■ **EXERCISE DIRECTIONS**
Can you retype, character for character, the part of the listing below that opens with the line containing "city: Newark" and closes with the line containing "latitude: 52.8977", keeping both of those lines but leaving out the pictures?

■ **INPUT RECORDS**
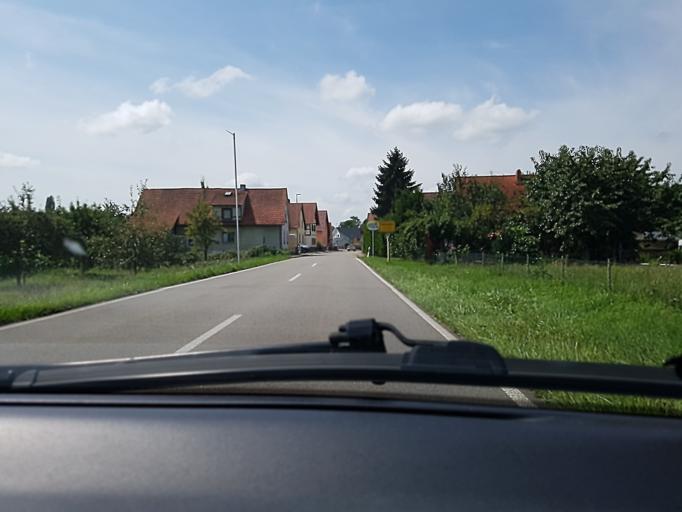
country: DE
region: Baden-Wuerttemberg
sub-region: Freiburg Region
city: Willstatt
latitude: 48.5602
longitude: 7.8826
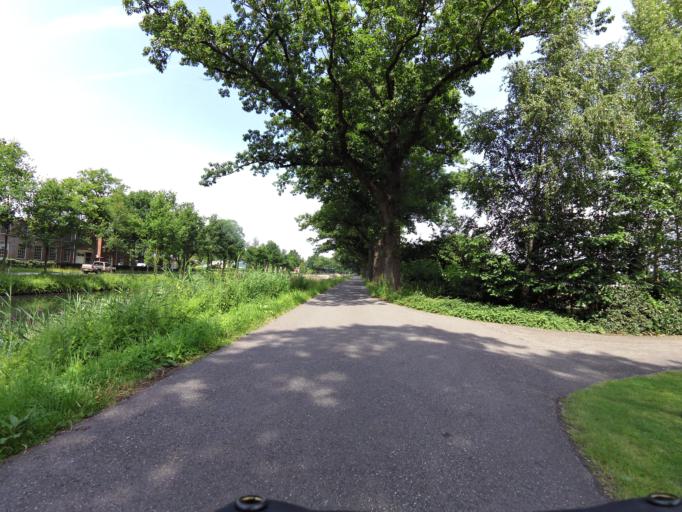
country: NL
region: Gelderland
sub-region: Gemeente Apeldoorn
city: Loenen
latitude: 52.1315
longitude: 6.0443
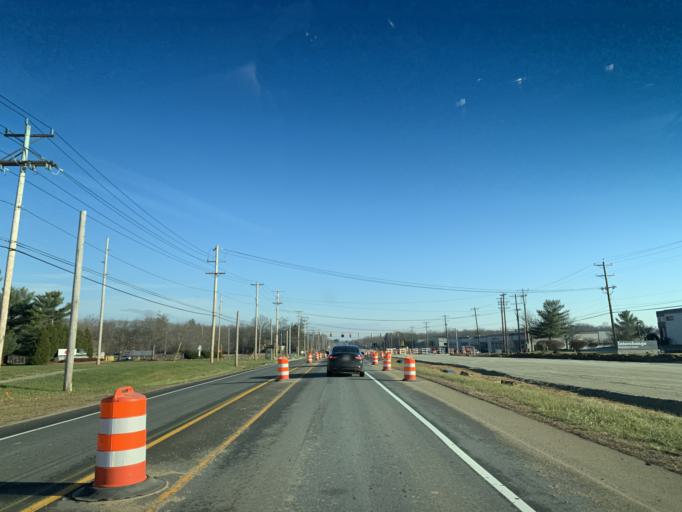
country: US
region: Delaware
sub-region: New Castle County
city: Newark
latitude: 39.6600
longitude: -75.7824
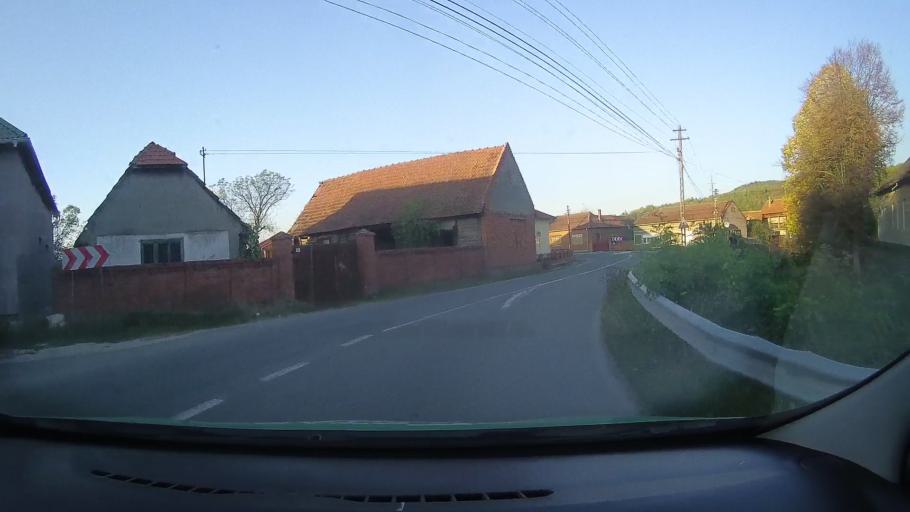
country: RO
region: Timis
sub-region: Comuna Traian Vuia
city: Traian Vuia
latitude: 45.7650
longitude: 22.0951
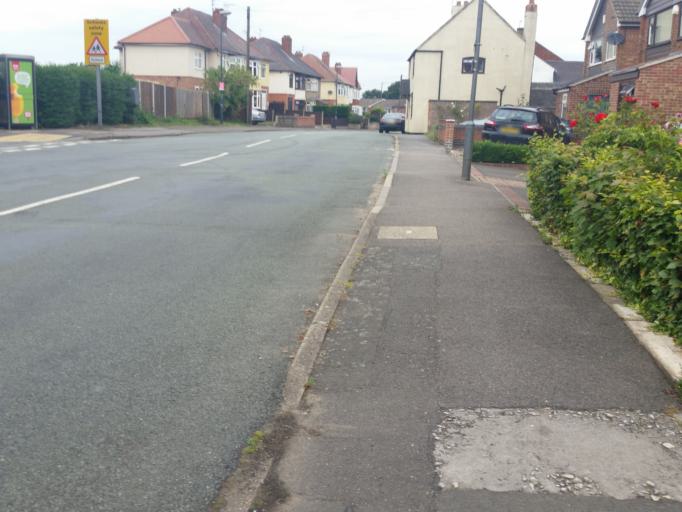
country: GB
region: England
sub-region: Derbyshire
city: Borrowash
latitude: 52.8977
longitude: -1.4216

==

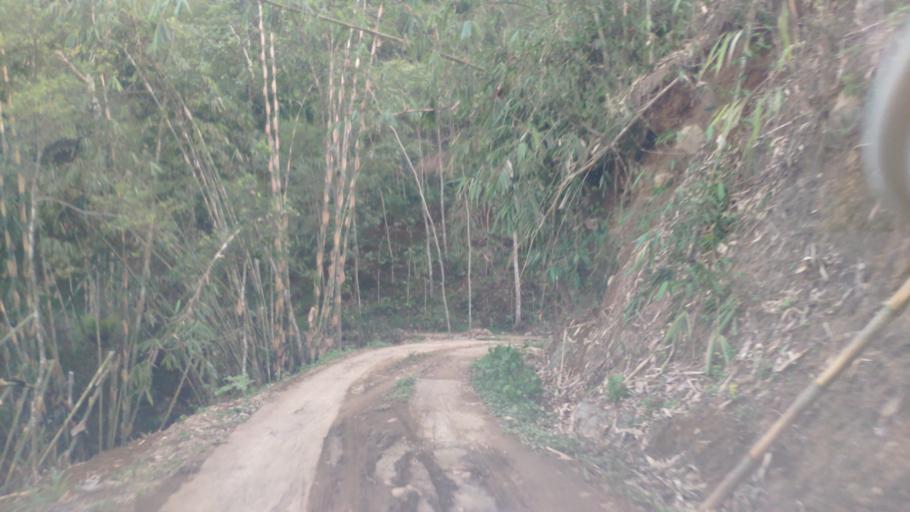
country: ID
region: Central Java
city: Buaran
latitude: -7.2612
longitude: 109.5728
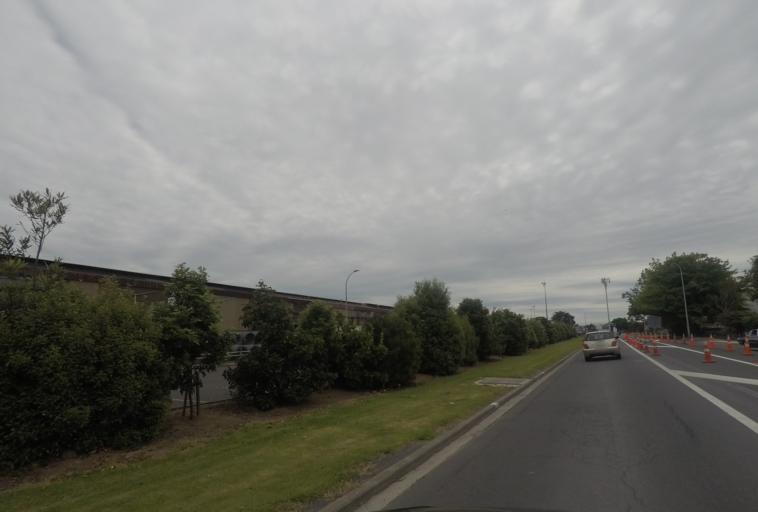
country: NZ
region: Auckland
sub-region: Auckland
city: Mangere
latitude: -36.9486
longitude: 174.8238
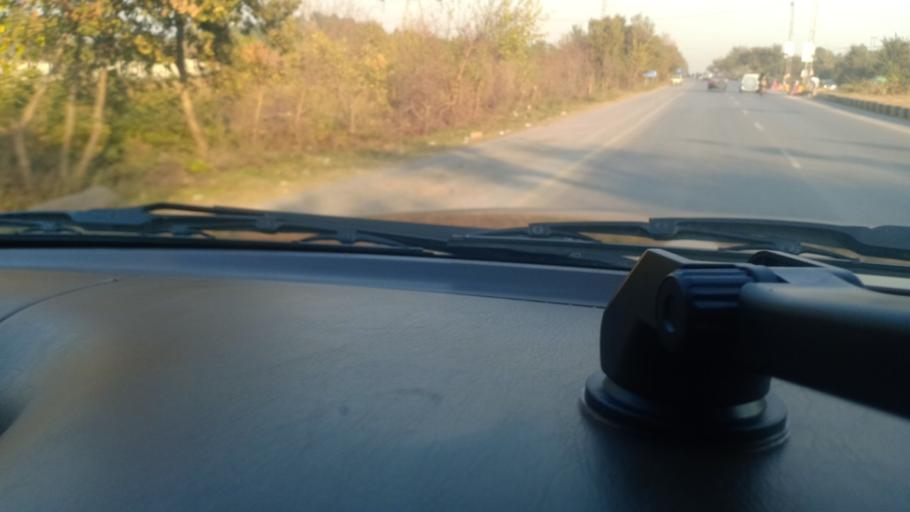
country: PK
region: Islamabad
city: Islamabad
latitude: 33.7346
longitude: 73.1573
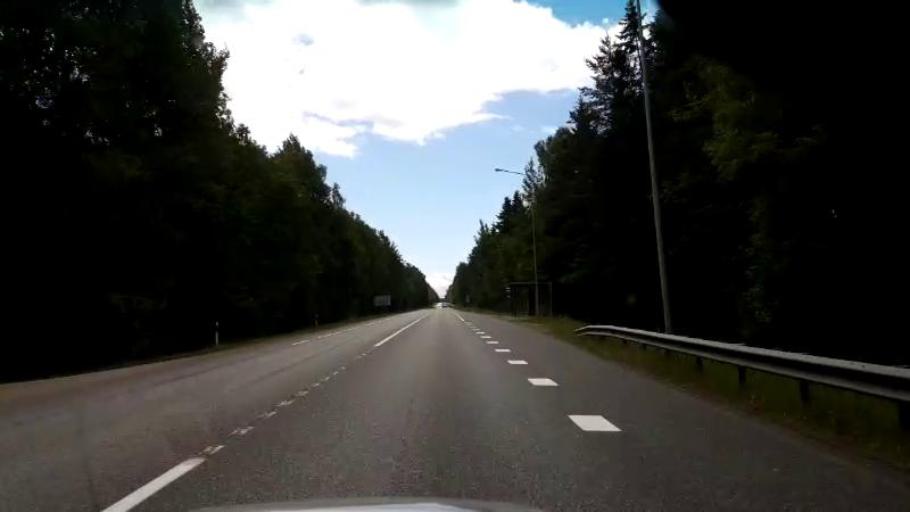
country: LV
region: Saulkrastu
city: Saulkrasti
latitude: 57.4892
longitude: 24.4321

■ **ANSWER TO THE PROBLEM**
city: Newark
latitude: 39.6600
longitude: -75.7824
country: RO
region: Timis
sub-region: Comuna Traian Vuia
city: Traian Vuia
latitude: 45.7650
longitude: 22.0951
country: GB
region: England
sub-region: Derbyshire
city: Borrowash
latitude: 52.8977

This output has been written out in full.